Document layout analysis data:
————

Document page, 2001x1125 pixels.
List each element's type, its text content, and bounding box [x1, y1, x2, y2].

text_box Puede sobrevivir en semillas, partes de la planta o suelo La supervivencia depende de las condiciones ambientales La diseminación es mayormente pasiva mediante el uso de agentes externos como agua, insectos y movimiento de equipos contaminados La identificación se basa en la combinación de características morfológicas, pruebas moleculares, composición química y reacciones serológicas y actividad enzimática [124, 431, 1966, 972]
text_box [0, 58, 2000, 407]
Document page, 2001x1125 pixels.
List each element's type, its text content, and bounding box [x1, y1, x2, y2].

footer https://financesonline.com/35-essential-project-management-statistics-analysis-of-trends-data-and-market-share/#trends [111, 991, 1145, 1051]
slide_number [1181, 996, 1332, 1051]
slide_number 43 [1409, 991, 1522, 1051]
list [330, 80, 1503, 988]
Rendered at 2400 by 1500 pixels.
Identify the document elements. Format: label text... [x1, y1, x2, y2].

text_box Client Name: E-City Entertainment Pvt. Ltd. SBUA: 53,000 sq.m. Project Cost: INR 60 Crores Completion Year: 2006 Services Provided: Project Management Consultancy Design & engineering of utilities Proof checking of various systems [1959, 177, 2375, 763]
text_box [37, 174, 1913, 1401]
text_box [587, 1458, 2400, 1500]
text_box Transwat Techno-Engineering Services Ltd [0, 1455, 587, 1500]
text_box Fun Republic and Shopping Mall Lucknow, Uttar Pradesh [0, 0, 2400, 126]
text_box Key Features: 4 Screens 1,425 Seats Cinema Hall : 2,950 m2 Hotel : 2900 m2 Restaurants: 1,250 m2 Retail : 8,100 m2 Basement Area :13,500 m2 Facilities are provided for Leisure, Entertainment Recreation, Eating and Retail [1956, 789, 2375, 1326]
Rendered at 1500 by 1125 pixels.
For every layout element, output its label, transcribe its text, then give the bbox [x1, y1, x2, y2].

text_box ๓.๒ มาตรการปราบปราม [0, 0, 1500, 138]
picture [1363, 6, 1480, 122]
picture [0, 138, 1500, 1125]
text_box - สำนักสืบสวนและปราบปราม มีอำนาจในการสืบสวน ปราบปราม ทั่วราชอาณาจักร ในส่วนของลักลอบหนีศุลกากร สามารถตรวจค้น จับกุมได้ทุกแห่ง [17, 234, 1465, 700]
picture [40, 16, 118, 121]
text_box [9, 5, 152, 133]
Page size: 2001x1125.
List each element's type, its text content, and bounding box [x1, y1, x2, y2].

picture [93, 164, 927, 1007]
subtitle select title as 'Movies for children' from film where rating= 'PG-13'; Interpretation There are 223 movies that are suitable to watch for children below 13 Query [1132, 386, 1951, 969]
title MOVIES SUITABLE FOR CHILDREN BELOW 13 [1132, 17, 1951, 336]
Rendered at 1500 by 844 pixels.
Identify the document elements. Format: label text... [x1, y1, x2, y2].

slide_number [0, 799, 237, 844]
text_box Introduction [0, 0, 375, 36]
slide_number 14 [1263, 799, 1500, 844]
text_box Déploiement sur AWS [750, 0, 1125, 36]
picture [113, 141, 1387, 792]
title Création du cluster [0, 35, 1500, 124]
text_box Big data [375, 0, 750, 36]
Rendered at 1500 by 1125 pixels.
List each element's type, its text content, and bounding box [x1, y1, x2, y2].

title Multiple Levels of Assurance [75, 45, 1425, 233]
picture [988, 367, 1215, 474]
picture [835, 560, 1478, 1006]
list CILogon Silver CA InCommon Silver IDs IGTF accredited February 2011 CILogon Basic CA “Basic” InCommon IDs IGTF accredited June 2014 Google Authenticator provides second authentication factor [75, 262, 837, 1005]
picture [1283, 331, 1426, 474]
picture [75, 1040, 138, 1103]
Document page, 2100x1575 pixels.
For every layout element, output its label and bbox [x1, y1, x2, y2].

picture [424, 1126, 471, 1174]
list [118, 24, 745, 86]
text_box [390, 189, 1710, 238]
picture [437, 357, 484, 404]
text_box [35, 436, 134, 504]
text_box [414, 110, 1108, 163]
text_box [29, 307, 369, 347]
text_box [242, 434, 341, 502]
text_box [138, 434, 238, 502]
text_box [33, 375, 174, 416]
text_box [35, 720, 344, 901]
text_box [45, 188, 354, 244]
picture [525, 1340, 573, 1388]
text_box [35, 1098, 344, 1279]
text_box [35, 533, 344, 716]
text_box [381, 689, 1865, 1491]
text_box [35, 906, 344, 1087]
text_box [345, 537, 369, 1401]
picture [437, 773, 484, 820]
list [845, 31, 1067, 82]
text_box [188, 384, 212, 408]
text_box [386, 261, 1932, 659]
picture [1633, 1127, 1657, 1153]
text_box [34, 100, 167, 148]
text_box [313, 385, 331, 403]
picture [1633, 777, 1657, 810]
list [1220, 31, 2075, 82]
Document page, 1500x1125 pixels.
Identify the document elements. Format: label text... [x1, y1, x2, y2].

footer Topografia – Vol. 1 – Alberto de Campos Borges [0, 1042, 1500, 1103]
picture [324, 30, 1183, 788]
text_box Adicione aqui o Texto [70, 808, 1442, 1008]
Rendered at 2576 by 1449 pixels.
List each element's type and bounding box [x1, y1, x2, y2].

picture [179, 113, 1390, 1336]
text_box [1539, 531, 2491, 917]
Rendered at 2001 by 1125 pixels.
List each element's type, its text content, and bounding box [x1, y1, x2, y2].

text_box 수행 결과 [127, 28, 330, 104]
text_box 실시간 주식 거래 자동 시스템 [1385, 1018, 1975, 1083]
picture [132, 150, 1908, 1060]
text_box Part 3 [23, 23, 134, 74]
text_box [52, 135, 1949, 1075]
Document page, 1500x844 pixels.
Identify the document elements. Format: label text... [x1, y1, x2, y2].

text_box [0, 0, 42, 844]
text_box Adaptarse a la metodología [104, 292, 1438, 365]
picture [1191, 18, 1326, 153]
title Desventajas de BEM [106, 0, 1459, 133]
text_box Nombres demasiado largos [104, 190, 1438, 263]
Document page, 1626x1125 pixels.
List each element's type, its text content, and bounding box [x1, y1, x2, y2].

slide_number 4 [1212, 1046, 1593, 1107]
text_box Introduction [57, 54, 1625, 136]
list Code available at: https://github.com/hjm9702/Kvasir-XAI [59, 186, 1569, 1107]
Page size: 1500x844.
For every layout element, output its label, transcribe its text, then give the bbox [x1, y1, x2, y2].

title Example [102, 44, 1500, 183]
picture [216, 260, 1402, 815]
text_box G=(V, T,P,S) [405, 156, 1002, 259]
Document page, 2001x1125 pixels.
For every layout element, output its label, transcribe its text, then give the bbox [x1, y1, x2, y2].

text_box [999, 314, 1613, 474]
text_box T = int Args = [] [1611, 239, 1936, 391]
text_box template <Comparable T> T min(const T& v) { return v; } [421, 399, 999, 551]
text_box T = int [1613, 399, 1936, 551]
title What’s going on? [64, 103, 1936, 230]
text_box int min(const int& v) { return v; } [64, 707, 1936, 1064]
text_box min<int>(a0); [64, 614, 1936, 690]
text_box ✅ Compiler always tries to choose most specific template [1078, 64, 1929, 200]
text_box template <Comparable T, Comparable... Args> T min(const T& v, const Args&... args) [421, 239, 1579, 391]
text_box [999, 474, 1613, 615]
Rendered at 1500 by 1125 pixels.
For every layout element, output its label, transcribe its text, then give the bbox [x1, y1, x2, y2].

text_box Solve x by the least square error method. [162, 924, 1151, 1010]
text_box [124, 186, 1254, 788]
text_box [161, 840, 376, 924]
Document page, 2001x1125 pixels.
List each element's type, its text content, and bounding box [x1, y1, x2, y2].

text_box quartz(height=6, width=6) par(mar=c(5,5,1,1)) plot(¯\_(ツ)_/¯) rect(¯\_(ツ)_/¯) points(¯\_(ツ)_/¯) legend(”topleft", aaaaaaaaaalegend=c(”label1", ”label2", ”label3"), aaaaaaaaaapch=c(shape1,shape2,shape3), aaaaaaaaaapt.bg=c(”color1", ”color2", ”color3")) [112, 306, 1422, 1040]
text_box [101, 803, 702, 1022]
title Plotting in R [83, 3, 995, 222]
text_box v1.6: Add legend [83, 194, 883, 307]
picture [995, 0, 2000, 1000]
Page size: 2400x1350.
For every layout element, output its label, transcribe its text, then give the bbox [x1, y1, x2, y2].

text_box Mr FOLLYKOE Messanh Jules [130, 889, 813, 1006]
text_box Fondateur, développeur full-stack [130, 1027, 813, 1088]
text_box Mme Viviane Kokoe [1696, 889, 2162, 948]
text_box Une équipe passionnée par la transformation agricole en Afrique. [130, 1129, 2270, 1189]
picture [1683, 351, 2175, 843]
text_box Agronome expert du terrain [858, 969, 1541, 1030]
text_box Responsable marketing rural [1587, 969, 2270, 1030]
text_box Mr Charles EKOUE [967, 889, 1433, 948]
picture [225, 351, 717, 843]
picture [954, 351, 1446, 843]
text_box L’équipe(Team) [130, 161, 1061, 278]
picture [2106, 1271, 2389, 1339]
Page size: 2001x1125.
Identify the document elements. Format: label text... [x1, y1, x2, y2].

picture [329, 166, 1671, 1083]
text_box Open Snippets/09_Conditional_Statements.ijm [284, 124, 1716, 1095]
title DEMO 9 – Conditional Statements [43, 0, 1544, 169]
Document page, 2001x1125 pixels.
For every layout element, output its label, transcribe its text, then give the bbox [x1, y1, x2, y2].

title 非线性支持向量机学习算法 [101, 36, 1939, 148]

————

Work required:
Go line by line through the data and copy any that contain "Rendered".

Answer section:
Rendered at 2400 by 1500 pixels.
Rendered at 1500 by 1125 pixels.
Rendered at 1500 by 844 pixels.
Rendered at 1500 by 1125 pixels.
Rendered at 2576 by 1449 pixels.
Rendered at 2001 by 1125 pixels.
Rendered at 1500 by 1125 pixels.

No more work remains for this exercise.